[[ Source data, beginning ]]
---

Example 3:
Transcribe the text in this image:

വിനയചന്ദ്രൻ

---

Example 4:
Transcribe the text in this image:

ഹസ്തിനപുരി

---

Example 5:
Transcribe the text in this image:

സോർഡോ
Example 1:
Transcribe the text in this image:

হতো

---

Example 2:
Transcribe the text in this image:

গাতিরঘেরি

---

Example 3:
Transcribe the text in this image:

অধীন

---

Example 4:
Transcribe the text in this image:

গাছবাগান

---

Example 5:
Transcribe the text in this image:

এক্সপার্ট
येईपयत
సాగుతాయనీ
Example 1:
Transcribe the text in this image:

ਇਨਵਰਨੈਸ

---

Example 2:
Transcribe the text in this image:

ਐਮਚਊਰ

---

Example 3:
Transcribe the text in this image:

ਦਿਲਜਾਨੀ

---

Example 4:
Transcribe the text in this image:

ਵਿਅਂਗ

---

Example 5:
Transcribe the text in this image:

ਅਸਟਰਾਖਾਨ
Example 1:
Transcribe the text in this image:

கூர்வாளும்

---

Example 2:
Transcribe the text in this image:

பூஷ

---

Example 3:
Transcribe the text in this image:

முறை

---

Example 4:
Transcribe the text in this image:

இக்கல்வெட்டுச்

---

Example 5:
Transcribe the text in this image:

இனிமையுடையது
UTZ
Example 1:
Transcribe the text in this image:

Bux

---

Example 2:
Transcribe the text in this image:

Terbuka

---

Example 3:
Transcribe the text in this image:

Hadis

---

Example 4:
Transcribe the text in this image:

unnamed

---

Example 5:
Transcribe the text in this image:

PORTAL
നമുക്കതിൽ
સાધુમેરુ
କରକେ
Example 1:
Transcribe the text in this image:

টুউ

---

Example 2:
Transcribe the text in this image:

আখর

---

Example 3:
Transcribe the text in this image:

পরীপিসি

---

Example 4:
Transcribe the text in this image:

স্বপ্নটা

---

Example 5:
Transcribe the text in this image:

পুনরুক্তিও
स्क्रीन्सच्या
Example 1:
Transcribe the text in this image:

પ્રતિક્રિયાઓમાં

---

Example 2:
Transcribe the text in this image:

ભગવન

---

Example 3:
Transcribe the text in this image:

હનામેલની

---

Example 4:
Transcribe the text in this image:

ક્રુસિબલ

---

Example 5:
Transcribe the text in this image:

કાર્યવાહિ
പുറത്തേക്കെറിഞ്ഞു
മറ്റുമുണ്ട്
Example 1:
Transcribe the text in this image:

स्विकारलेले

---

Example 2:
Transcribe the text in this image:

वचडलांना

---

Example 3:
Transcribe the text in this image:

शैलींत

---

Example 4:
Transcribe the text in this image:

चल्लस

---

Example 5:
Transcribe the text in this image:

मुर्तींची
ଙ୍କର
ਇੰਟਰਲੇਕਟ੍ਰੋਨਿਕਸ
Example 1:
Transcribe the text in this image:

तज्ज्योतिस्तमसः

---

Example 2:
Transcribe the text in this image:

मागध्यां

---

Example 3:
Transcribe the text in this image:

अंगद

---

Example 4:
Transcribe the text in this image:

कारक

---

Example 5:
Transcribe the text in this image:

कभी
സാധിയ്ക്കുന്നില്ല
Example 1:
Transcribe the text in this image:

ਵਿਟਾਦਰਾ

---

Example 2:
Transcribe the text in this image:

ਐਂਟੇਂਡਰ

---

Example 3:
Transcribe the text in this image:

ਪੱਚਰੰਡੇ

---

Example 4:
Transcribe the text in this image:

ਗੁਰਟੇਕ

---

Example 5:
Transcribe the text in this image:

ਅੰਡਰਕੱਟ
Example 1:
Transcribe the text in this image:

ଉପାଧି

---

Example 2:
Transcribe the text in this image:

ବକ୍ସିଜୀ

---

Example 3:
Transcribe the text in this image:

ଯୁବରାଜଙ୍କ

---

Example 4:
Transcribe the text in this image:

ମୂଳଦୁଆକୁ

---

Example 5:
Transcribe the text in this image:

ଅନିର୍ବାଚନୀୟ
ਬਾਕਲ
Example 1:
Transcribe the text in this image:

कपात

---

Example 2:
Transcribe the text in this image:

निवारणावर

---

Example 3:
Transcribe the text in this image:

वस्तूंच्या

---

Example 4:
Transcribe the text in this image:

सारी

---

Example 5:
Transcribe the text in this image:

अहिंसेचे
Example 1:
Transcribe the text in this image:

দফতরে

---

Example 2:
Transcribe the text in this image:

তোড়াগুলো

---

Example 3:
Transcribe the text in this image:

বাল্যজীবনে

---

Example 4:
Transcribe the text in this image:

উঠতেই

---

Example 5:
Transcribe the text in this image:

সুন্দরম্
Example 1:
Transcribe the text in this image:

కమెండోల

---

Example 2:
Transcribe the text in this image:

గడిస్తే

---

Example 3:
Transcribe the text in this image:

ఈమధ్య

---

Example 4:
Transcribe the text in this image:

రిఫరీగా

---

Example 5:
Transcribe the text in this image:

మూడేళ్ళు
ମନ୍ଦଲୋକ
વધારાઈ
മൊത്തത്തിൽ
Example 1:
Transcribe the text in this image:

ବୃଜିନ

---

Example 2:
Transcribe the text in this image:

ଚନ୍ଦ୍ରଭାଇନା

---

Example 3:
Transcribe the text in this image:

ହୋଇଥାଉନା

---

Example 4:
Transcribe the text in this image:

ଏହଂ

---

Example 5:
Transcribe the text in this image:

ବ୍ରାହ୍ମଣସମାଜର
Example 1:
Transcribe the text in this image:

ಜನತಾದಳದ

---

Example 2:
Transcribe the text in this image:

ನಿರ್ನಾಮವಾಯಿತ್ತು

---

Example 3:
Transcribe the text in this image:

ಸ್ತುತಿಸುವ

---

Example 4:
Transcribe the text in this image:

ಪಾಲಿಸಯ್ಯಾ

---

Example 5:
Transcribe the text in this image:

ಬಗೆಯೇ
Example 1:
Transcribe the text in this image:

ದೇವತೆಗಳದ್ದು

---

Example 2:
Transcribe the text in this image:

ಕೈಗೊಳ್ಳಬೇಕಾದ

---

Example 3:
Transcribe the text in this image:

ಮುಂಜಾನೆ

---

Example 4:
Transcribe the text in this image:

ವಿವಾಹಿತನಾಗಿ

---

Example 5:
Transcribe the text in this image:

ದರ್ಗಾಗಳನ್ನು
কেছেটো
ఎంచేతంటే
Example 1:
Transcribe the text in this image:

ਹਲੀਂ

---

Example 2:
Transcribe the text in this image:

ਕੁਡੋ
[[ Source data, end ]]
◆ **Required action**
Write out every record exactly as it appears above.

◆ **Task answer**
---

Example 3:
Transcribe the text in this image:

വിനയചന്ദ്രൻ

---

Example 4:
Transcribe the text in this image:

ഹസ്തിനപുരി

---

Example 5:
Transcribe the text in this image:

സോർഡോ
Example 1:
Transcribe the text in this image:

হতো

---

Example 2:
Transcribe the text in this image:

গাতিরঘেরি

---

Example 3:
Transcribe the text in this image:

অধীন

---

Example 4:
Transcribe the text in this image:

গাছবাগান

---

Example 5:
Transcribe the text in this image:

এক্সপার্ট
येईपयत
సాగుతాయనీ
Example 1:
Transcribe the text in this image:

ਇਨਵਰਨੈਸ

---

Example 2:
Transcribe the text in this image:

ਐਮਚਊਰ

---

Example 3:
Transcribe the text in this image:

ਦਿਲਜਾਨੀ

---

Example 4:
Transcribe the text in this image:

ਵਿਅਂਗ

---

Example 5:
Transcribe the text in this image:

ਅਸਟਰਾਖਾਨ
Example 1:
Transcribe the text in this image:

கூர்வாளும்

---

Example 2:
Transcribe the text in this image:

பூஷ

---

Example 3:
Transcribe the text in this image:

முறை

---

Example 4:
Transcribe the text in this image:

இக்கல்வெட்டுச்

---

Example 5:
Transcribe the text in this image:

இனிமையுடையது
UTZ
Example 1:
Transcribe the text in this image:

Bux

---

Example 2:
Transcribe the text in this image:

Terbuka

---

Example 3:
Transcribe the text in this image:

Hadis

---

Example 4:
Transcribe the text in this image:

unnamed

---

Example 5:
Transcribe the text in this image:

PORTAL
നമുക്കതിൽ
સાધુમેરુ
କରକେ
Example 1:
Transcribe the text in this image:

টুউ

---

Example 2:
Transcribe the text in this image:

আখর

---

Example 3:
Transcribe the text in this image:

পরীপিসি

---

Example 4:
Transcribe the text in this image:

স্বপ্নটা

---

Example 5:
Transcribe the text in this image:

পুনরুক্তিও
स्क्रीन्सच्या
Example 1:
Transcribe the text in this image:

પ્રતિક્રિયાઓમાં

---

Example 2:
Transcribe the text in this image:

ભગવન

---

Example 3:
Transcribe the text in this image:

હનામેલની

---

Example 4:
Transcribe the text in this image:

ક્રુસિબલ

---

Example 5:
Transcribe the text in this image:

કાર્યવાહિ
പുറത്തേക്കെറിഞ്ഞു
മറ്റുമുണ്ട്
Example 1:
Transcribe the text in this image:

स्विकारलेले

---

Example 2:
Transcribe the text in this image:

वचडलांना

---

Example 3:
Transcribe the text in this image:

शैलींत

---

Example 4:
Transcribe the text in this image:

चल्लस

---

Example 5:
Transcribe the text in this image:

मुर्तींची
ଙ୍କର
ਇੰਟਰਲੇਕਟ੍ਰੋਨਿਕਸ
Example 1:
Transcribe the text in this image:

तज्ज्योतिस्तमसः

---

Example 2:
Transcribe the text in this image:

मागध्यां

---

Example 3:
Transcribe the text in this image:

अंगद

---

Example 4:
Transcribe the text in this image:

कारक

---

Example 5:
Transcribe the text in this image:

कभी
സാധിയ്ക്കുന്നില്ല
Example 1:
Transcribe the text in this image:

ਵਿਟਾਦਰਾ

---

Example 2:
Transcribe the text in this image:

ਐਂਟੇਂਡਰ

---

Example 3:
Transcribe the text in this image:

ਪੱਚਰੰਡੇ

---

Example 4:
Transcribe the text in this image:

ਗੁਰਟੇਕ

---

Example 5:
Transcribe the text in this image:

ਅੰਡਰਕੱਟ
Example 1:
Transcribe the text in this image:

ଉପାଧି

---

Example 2:
Transcribe the text in this image:

ବକ୍ସିଜୀ

---

Example 3:
Transcribe the text in this image:

ଯୁବରାଜଙ୍କ

---

Example 4:
Transcribe the text in this image:

ମୂଳଦୁଆକୁ

---

Example 5:
Transcribe the text in this image:

ଅନିର୍ବାଚନୀୟ
ਬਾਕਲ
Example 1:
Transcribe the text in this image:

कपात

---

Example 2:
Transcribe the text in this image:

निवारणावर

---

Example 3:
Transcribe the text in this image:

वस्तूंच्या

---

Example 4:
Transcribe the text in this image:

सारी

---

Example 5:
Transcribe the text in this image:

अहिंसेचे
Example 1:
Transcribe the text in this image:

দফতরে

---

Example 2:
Transcribe the text in this image:

তোড়াগুলো

---

Example 3:
Transcribe the text in this image:

বাল্যজীবনে

---

Example 4:
Transcribe the text in this image:

উঠতেই

---

Example 5:
Transcribe the text in this image:

সুন্দরম্
Example 1:
Transcribe the text in this image:

కమెండోల

---

Example 2:
Transcribe the text in this image:

గడిస్తే

---

Example 3:
Transcribe the text in this image:

ఈమధ్య

---

Example 4:
Transcribe the text in this image:

రిఫరీగా

---

Example 5:
Transcribe the text in this image:

మూడేళ్ళు
ମନ୍ଦଲୋକ
વધારાઈ
മൊത്തത്തിൽ
Example 1:
Transcribe the text in this image:

ବୃଜିନ

---

Example 2:
Transcribe the text in this image:

ଚନ୍ଦ୍ରଭାଇନା

---

Example 3:
Transcribe the text in this image:

ହୋଇଥାଉନା

---

Example 4:
Transcribe the text in this image:

ଏହଂ

---

Example 5:
Transcribe the text in this image:

ବ୍ରାହ୍ମଣସମାଜର
Example 1:
Transcribe the text in this image:

ಜನತಾದಳದ

---

Example 2:
Transcribe the text in this image:

ನಿರ್ನಾಮವಾಯಿತ್ತು

---

Example 3:
Transcribe the text in this image:

ಸ್ತುತಿಸುವ

---

Example 4:
Transcribe the text in this image:

ಪಾಲಿಸಯ್ಯಾ

---

Example 5:
Transcribe the text in this image:

ಬಗೆಯೇ
Example 1:
Transcribe the text in this image:

ದೇವತೆಗಳದ್ದು

---

Example 2:
Transcribe the text in this image:

ಕೈಗೊಳ್ಳಬೇಕಾದ

---

Example 3:
Transcribe the text in this image:

ಮುಂಜಾನೆ

---

Example 4:
Transcribe the text in this image:

ವಿವಾಹಿತನಾಗಿ

---

Example 5:
Transcribe the text in this image:

ದರ್ಗಾಗಳನ್ನು
কেছেটো
ఎంచేతంటే
Example 1:
Transcribe the text in this image:

ਹਲੀਂ

---

Example 2:
Transcribe the text in this image:

ਕੁਡੋ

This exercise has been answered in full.